OPDRACHT 1
Noem alle eurobedragen die in de tekst over lijfrente en AOW voorkomen.
OPDRACHT 2
Geef het deel van de records opnieuw weer, beginnend bij de regel met "Når du søger om" en eindigend bij het einde van de records. Verwissel daarin "studieaktivitetskravet" voor "aktivitetskravet", laat al het andere ongewijzigd en laat de afbeeldingen weg.

Wachten met uitkeren totdat je AOW krijgt, betekent niet alleen dat je meer keuzevrijheid hebt. Het kan ook belastingvoordeel opleveren. AOW'ers betalen geen sociale premies, waardoor ze netto veel meer overhouden. Stel dat je vrijkomende lijfrente van € 40.000 de komende 10 jaar € 360 per maand oplevert. Die € 360 is bruto. Als je nog geen AOW ontvangt, houd je netto zo'n € 209 over. Als je wel AOW krijgt, houd je netto € 273 over. Dat is een enorm verschil. 'Dat belastingvoordeel heb je alleen als je een jaarinkomen hebt tot ongeveer € 33.000. Bij een hoog inkomen heb je dat voordeel niet', zegt Wolfsen. Dit komt doordat AOW'ers in de eerste belastingschijf minder belasting betalen dan jongeren, maar in de hogere schijven is dat verschil er niet.
Tip 3: Blijf nog even opbouwen
Als je je lijfrenteuitkeringen nu nodig hebt, heb je niet veel te kiezen. Maar dat geldt lang niet voor iedereen. De AOW-leeftijd is opgeschoven, dus voor mensen die nu 65 of jonger zijn, komt de lijfrenteuitkering 'te vroeg' vrij. Zij werken vaak nog een tijdje door. Je lijfrente laten uitkeren vóór je AOW-leeftijd is fiscaal ongunstig, dus uitstel is financieel interessant. Je kunt je vrijgekomen lijfrentes alvast op een bankspaarrekening zetten die straks gaat uitkeren. Het uitkeren mag je dan maximaal een jaar uitstellen.

GESELECTEERDE GEGEVENS
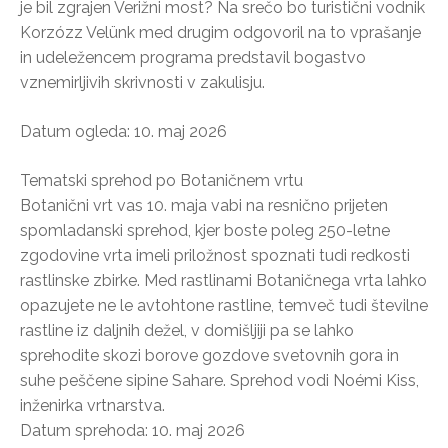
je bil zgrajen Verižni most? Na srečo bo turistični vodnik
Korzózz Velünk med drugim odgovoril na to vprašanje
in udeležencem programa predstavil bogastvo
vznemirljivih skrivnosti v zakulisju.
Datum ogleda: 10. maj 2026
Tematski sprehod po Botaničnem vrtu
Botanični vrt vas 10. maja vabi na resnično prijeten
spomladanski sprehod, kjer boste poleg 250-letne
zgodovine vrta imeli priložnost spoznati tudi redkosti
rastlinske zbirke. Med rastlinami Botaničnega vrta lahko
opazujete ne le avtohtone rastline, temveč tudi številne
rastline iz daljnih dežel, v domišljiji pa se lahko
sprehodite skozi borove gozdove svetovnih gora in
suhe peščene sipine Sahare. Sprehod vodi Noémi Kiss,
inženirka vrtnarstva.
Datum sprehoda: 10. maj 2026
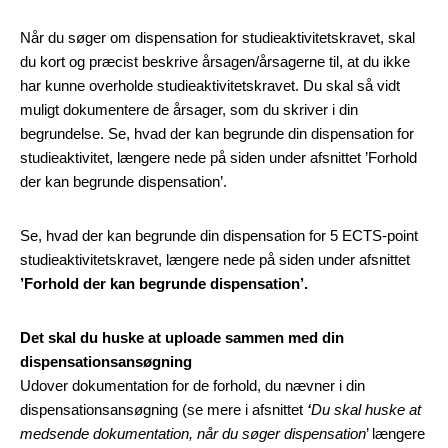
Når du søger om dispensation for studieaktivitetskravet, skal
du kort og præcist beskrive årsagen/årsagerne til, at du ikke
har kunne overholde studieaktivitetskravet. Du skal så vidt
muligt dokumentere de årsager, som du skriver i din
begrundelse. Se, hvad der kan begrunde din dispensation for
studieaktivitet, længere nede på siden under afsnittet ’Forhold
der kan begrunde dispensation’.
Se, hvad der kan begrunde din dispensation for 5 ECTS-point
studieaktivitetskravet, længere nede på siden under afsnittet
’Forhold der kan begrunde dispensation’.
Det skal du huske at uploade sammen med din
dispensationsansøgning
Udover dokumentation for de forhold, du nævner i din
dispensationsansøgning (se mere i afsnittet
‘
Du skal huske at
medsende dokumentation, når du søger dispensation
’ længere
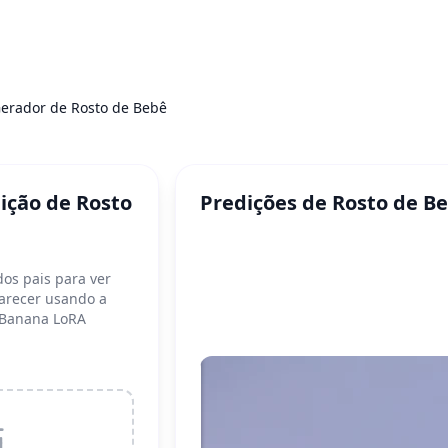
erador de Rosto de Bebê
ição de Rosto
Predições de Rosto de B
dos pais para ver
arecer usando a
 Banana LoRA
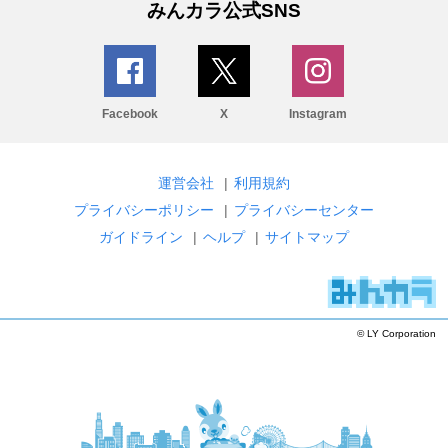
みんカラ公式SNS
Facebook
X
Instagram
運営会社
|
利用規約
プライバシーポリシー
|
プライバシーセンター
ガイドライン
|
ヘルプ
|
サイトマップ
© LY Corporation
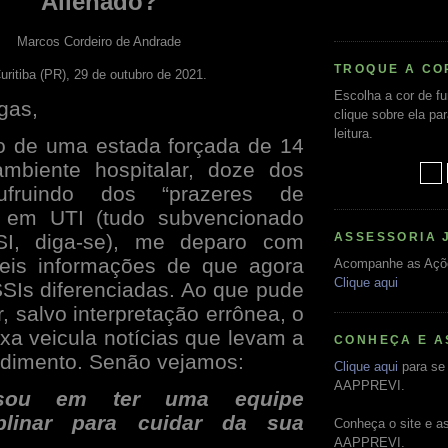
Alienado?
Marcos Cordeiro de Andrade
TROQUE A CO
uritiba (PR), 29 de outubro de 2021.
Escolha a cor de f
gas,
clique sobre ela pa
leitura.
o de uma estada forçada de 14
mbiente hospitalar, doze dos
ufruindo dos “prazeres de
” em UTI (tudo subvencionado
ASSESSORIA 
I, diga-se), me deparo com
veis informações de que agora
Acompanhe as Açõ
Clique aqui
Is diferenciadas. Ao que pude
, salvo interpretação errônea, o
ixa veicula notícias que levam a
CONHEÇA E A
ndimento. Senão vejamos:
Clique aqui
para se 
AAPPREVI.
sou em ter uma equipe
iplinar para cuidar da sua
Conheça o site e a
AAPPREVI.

UITGEWERKTE OPLOSSING 1
€ 40.000, € 360, € 209, € 273, € 33.000

UITGEWERKTE OPLOSSING 2
Når du søger om dispensation for aktivitetskravet, skal
du kort og præcist beskrive årsagen/årsagerne til, at du ikke
har kunne overholde aktivitetskravet. Du skal så vidt
muligt dokumentere de årsager, som du skriver i din
begrundelse. Se, hvad der kan begrunde din dispensation for
studieaktivitet, længere nede på siden under afsnittet ’Forhold
der kan begrunde dispensation’.
Se, hvad der kan begrunde din dispensation for 5 ECTS-point
aktivitetskravet, længere nede på siden under afsnittet
’Forhold der kan begrunde dispensation’.
Det skal du huske at uploade sammen med din
dispensationsansøgning
Udover dokumentation for de forhold, du nævner i din
dispensationsansøgning (se mere i afsnittet
‘
Du skal huske at
medsende dokumentation, når du søger dispensation
’ længere
erador de Rosto de Bebê
ição de Rosto
Predições de Rosto de B
dos pais para ver
arecer usando a
 Banana LoRA
みんカラ公式SNS
Facebook
X
Instagram
運営会社
|
利用規約
プライバシーポリシー
|
プライバシーセンター
ガイドライン
|
ヘルプ
|
サイトマップ
© LY Corporation
Alienado?
Marcos Cordeiro de Andrade
TROQUE A CO
uritiba (PR), 29 de outubro de 2021.
Escolha a cor de f
gas,
clique sobre ela pa
leitura.
o de uma estada forçada de 14
mbiente hospitalar, doze dos
ufruindo dos “prazeres de
” em UTI (tudo subvencionado
ASSESSORIA 
I, diga-se), me deparo com
veis informações de que agora
Acompanhe as Açõ
Clique aqui
Is diferenciadas. Ao que pude
, salvo interpretação errônea, o
ixa veicula notícias que levam a
CONHEÇA E A
ndimento. Senão vejamos:
Clique aqui
para se 
AAPPREVI.
sou em ter uma equipe
iplinar para cuidar da sua
Conheça o site e a
AAPPREVI.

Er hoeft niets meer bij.